The Fed receives no funding from Congress or the Treasury as it is entirely self-sufficient, a trait similar to a private corporation. The Fed funds its operating expenses and interest paid to its depositors though:
- the interest earned on the loans it makes to member banks;
- investments in government securities; and
- revenue collected for administering services for financial institutions.
The Fed is interested only in covering its own costs of operations. If any residual profits beyond the cost of operations exist, it is refunded back to the United States Treasury, which was close to $35 billion in 2008.
Though the Fed is partially independent from the government, it is still fully accountable. The Board of Governors in the FOMC must keep meticulous records of their monetary actions and report them annually to Congress. The FOMC must also make the minutes of their FOMC meetings available to the public within three weeks from when the meeting was held. Thus, the Fed is designed to be entirely transparent to both the government and the public which funds it.
Other roles of the Fed
In addition to controlling the level of cash available – liquidity – in the markets, the Fed performs regulatory and administrative actions. The Fed assumes a supervisory role over its member banks and formulates regulations which provide the structure of the Fed’s long-term economic plans.
The Fed also ensures the US payments systems, such as clearing and settlement services needed by banks and bank customers, are running effectively and accurately. Billions of dollars are processed in all District Banks on a daily basis, as are millions of checks, called check clearing.
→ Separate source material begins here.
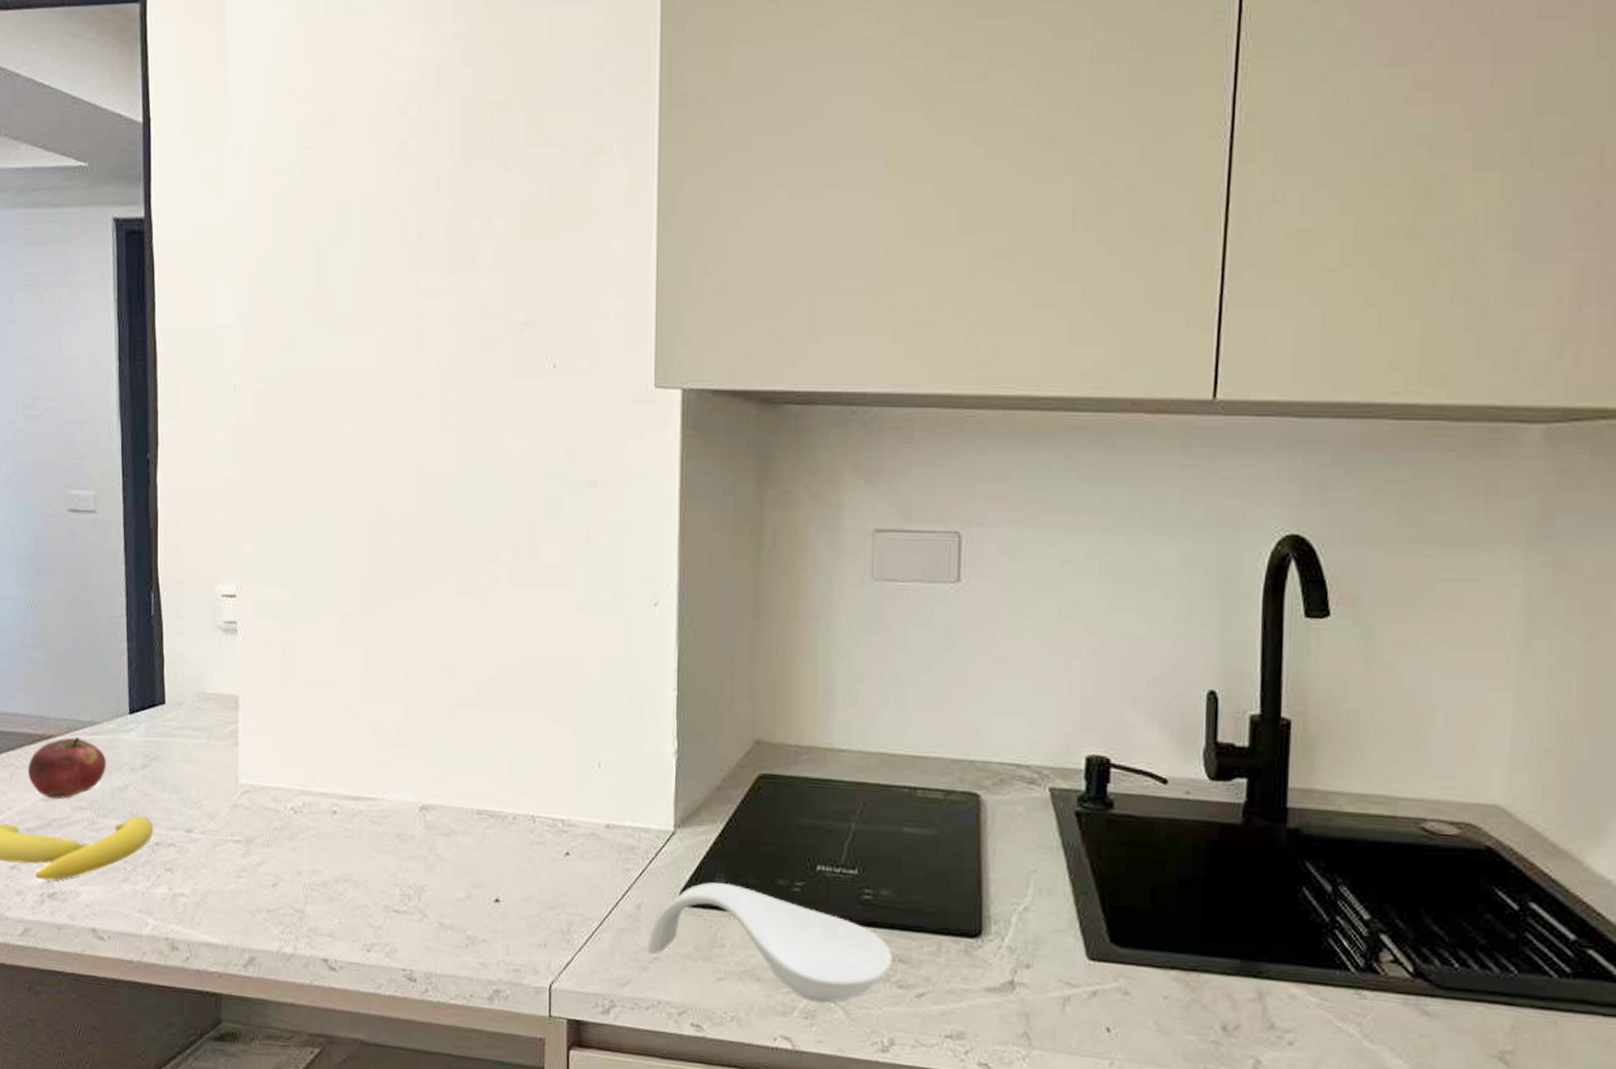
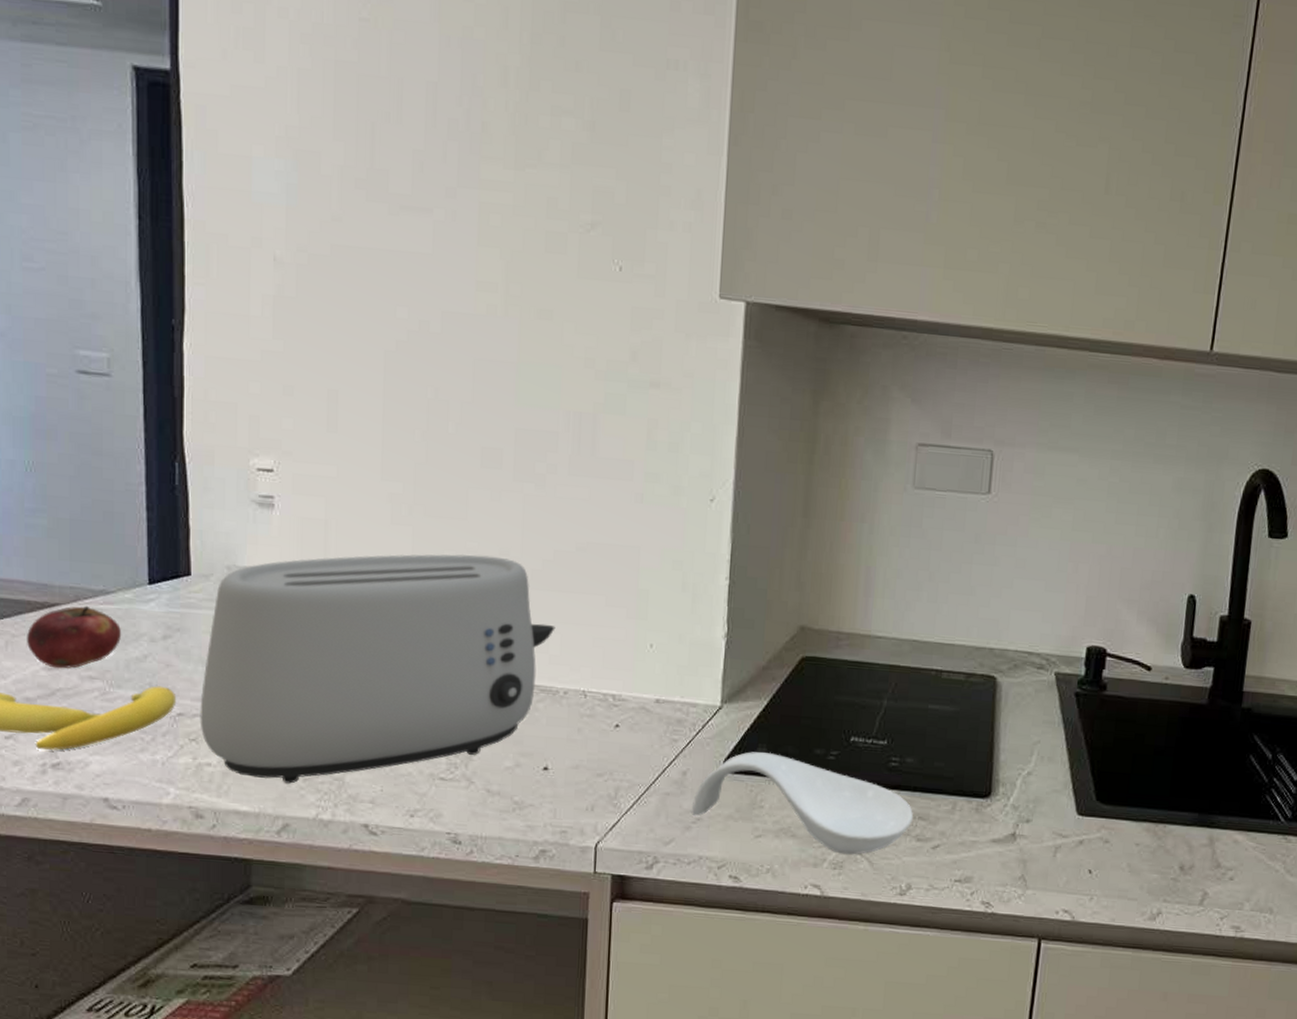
toaster: none [174,673,502,916] -> present [200,554,556,785]

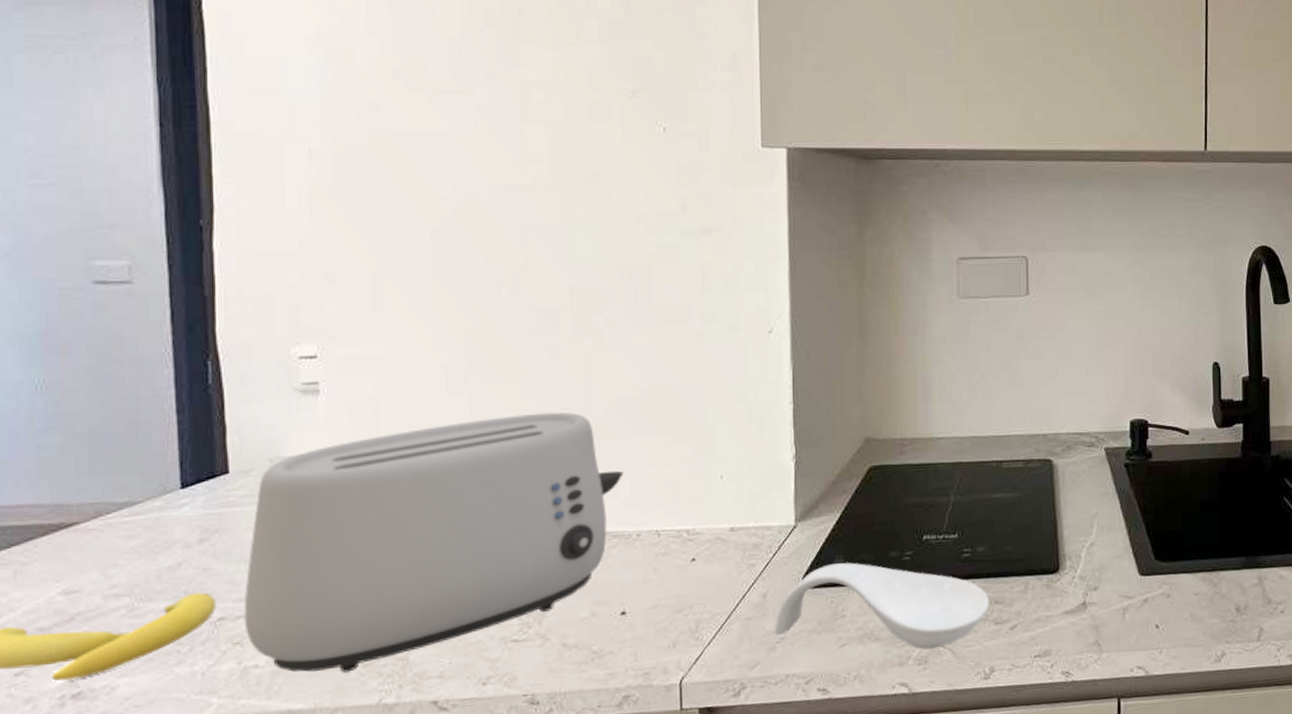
fruit: present [27,605,122,669] -> none [40,520,152,592]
In contrast to the Fed, the US Treasury is the entity which physically prints all US currency which will be placed in circulation. However, it is the Fed that limits introduction of the printed currency into circulation, generally as the cash is needed by the private banking system. Similarly, the Fed removes currency from circulation if it is damaged, worn out or believed to be counterfeit.
While the Fed lends a bulk of its money to its member banks, it also functions as a lender for the federal government. The Fed is a depository for your payment of federal taxes and also processes the sale and redemption of government securitized debt instruments, called Treasury Bills. Treasury Bills are sold to the public, member banks and other financial institutions.
The Fed never has nor will it issue or buy mortgages, one common misconception of Fed activity.
The Fed is a benevolent benefactor, entrusted with sustaining the US financial market and acting assertively when financial crises strike. The Fed is a monetary defibrillator, resurrecting the troubled economy by pumping large amounts of cheap money into a tight market to encourage all users of money to borrower once again. Once economic health is sufficiently revived, the excess funds of resuscitation are withdrawn, an activity soon to commence and cause temporary ill effects in the real estate market.
And while its inner workings may be beyond the conscious thought of many, the Fed is entirely transparent to those who are curious enough to look. With its fusion of private/public governance and centralization/decentralization, plus its need to balance the interest of Wall Street, Main Street and Washington D.C., the Fed is as uniquely American as baseball, apple pie and jazz.